I spent a few minutes bringing Maia up-to-date on what I’d learned from Mr. Garza’s computer. When I finished she stared at her bare feet for a minute, flexing her toes against the stack of police reports.

"Mr. Sheff is involved with some bad people," she said. "These fixed city contracts—I’ve seen two cases like it before in the Bay Area, Tres. Both times the mob was behind it. They give the construction firm an assurance that the city project will go to them with the price tag they want, and with no labor problems. The mob provides the bribery and the arm-twisting; in return, they cut themselves in for several million. The project always goes way over budget and behind schedule. Huge profits all around."

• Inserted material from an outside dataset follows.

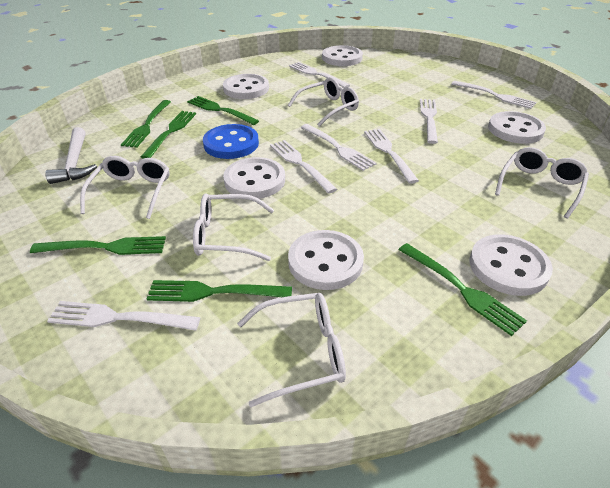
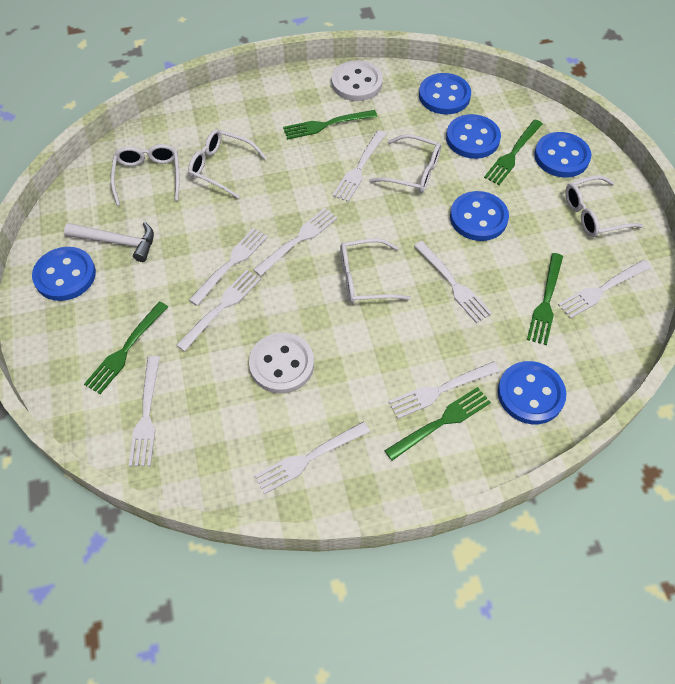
blue button: 1 -> 6
green fork: 6 -> 5
white button: 6 -> 2
white fork: 7 -> 9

I stared at her. "And you know about this because—"

She shrugged. "One of those cases, I was defending the contractor. We won."

"Terrence & Goldman, always fighting the good fight."

"Tres," Maia said, "if Beau Karnau messed up a profitable arrangement between Sheff and the mob by trying blackmail, and if Sheff’s people got blamed for letting it happen—or botching the payoff . . ."

She looked down at the picture of Eddie Moraga’s corpse.

I nodded, trying to believe it. I remembered Dan Sheff behind his father’s big desk, looking nine years old, his hair sticking up like canary wings. I tried to imagine him playing some kind of hardball game with Guy White’s organization—making millions illegally off fixed bids on city projects, then ordering his employees to kill, abduct, wreak havoc on any who might find out, all while he was drinking Chivas from a Foghorn Leghorn glass.